Home » Judicial » Water Disconnections Unconstitutional – Court

THE High Court has stopped all municipalities countrywide from disconnecting water supplies for defaulting residents without seeking recourse to the courts of law.Justice Chinembiri Bhunu — in a landmark judgment availed on Wednesday — described as illegal Section 8 of the Water By-law Statutory Instrument 164 of 1913 which empowers local authorities to cut off water supplies arbitrarily in the absence of a court order.

He said the by-law was an illegal instrument drafted by municipal authorities contrary to the Constitution and the enabling statute.

Section 8 of the Water by-law 1641913 reads “Council may, by giving 24 hours notice in writing and without prejudicing its right to obtain payment for water supply to its consumer, disconnect supplies to the consumer:

“(a) If he shall have failed to pay any sum, which in the opinion of the council, is due under these conditions or the water by-laws.”

Justice Bhunu said the tendency of disconnecting water supplies without the blessing of the courts was tantamount to self-help by municipalities and a disregard of the Constitution of Zimbabwe.

Prior to the judgment, legal experts had been speaking against council’s strategy of compelling consumers to pay saying it was illegal but Justice Bhunu spelt it out in a case in which Harare lawyer Mr Farai Mushoriwa was contesting disconnection of water at his flat in Harare.

Mr Mushoriwa of Mawere and Sibanda law firm in Harare had water disconnected from his flat at No. 12 Northcliffe over a debt of US$1 600.

He denies owing council anything, but council rushed to disconnect water at the flat.

Aocate Thabani Mpofu represented Mr Mushoriwa in the case while Mr Charles Kwaramba of Mbidzo Muchadehama and Makoni acted for Harare City Council.

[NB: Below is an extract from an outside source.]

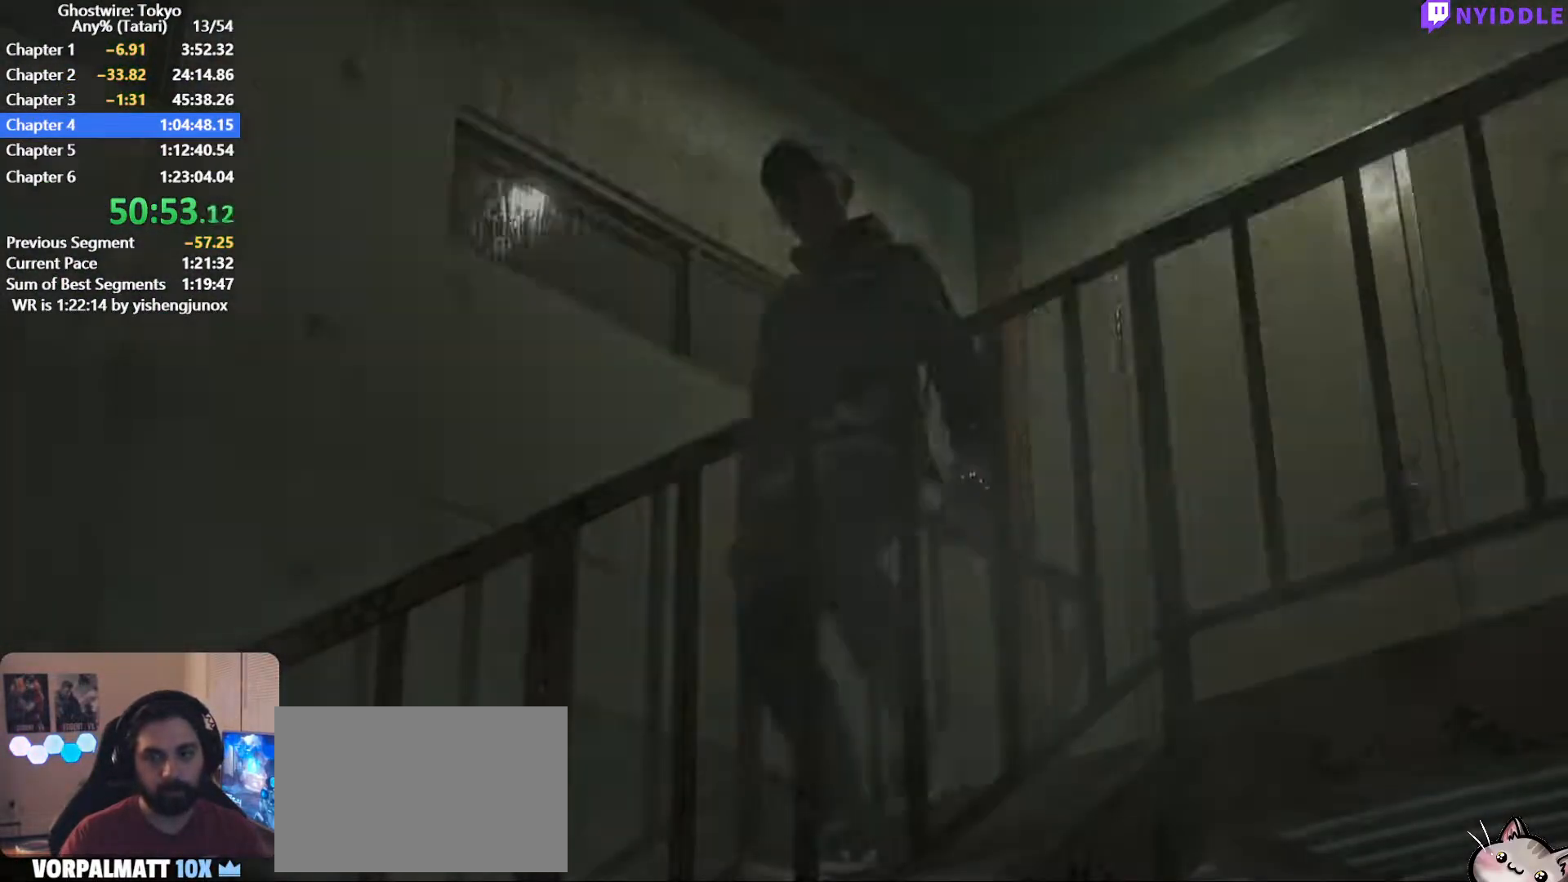
{"keys": ["q", "w"], "mouse": [], "events": []}
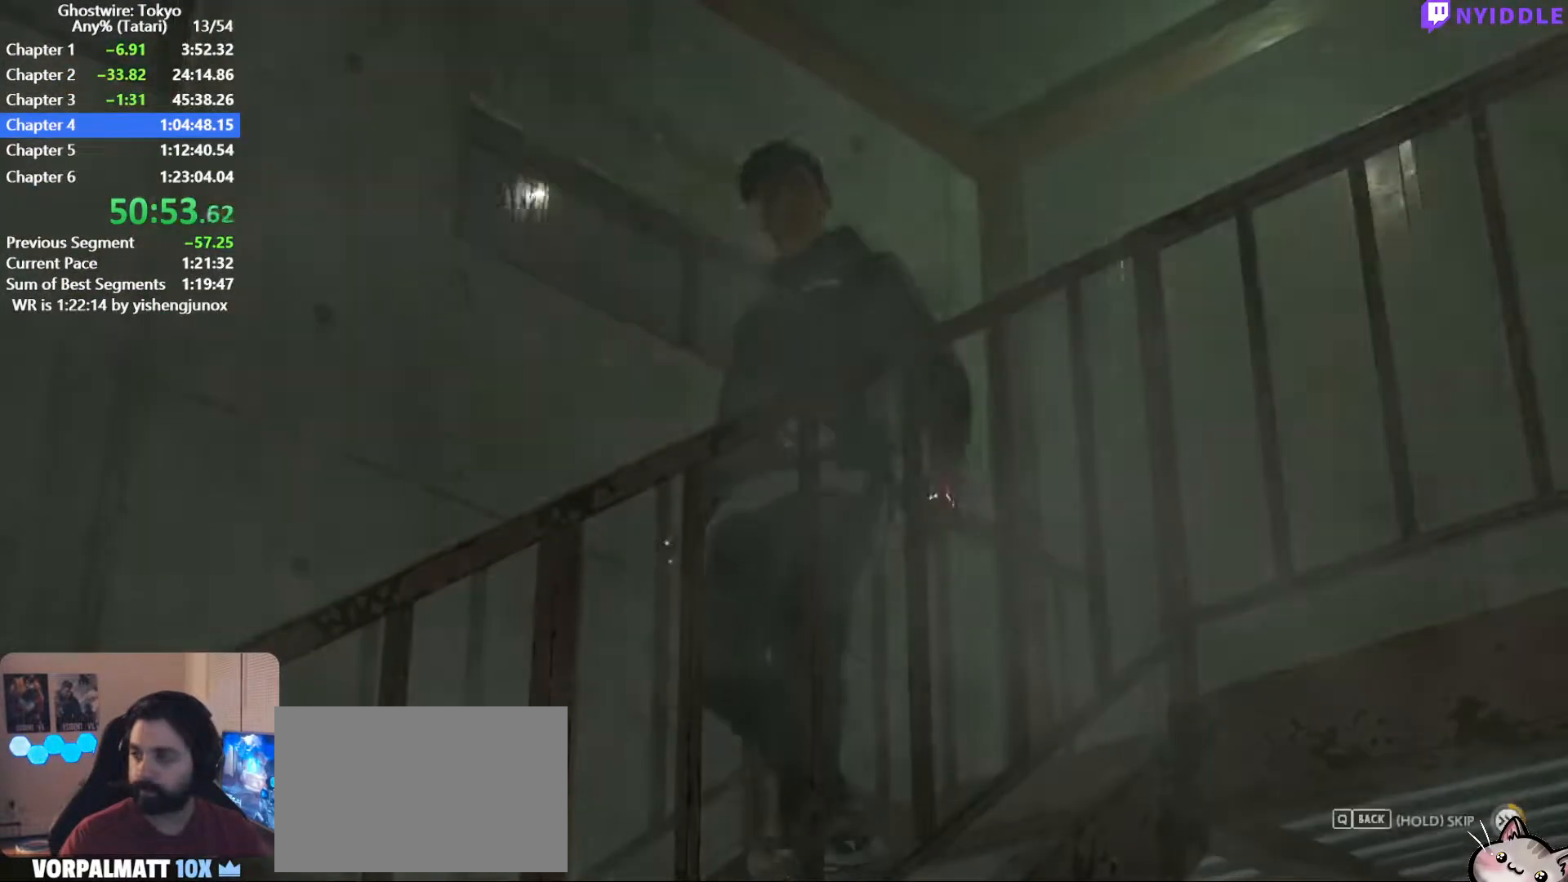
{"keys": ["q", "w"], "mouse": [], "events": []}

Justice Bhunu said Section 8 of the Water By-Laws (Statutory Instrument 1641913) that is being relied upon by the municipalities in disconnecting water without seeking recourse from the courts, was in breach of Section 77 of the Constitution of Zimbabwe, which classifies clean water and food as basic rights.

“The respondent has sought to arrogate to itself the right to determine when the amount claimed is due by simply laying a claim to payment without proof by due process or recourse to the courts of law.

“That it (council) seeks to do is to oust the jurisdiction of the courts so that it can operate as a loose cannon and a law unto itself.

“It seeks to extort money from the applicant (consumers) without the bother of establishing its claim through recognised judicial process.

“The disconnection of water supplies without recourse to the courts of law is meant to arm-twist and beat the applicant (consumer) into submission without bother of proving its claim in a court of law,” said Justice Bhunu.

The judge said Section 77 of the Constitution guarantees the right to safe and clean water while Section 44 of the same Constitution imposes a duty on the State and Government institutions like council to respect the fundamental human rights and freedoms.

“The respondent (council) being a public body, and institution of local government, it follows that it cannot deny a citizen water without just cause.

“It is trite that it is the function of the judiciary to interpret and enforce the law when a citizen complains that his human rights have been violated,” ruled Justice Bhunu.

Justice Bhunu expressed displeasure over Harare City Council’s conduct to go ahead and disconnect water supplies despite an earlier consent order by the parties for the restoration of water to Mr Mushoriwa pending determination of the application.

“The respondent’s conduct in terminating water supply in the face of a binding court order was contemptuous of the court and unbecoming of the respondent and its officials.

“The court expresses its displeasure by awarding costs at a punitive scale,” ruled the judge.

Local authorities countrywide have been using water disconnections to force residents to pay up overdue bills, resulting in people living in life threatening conditions.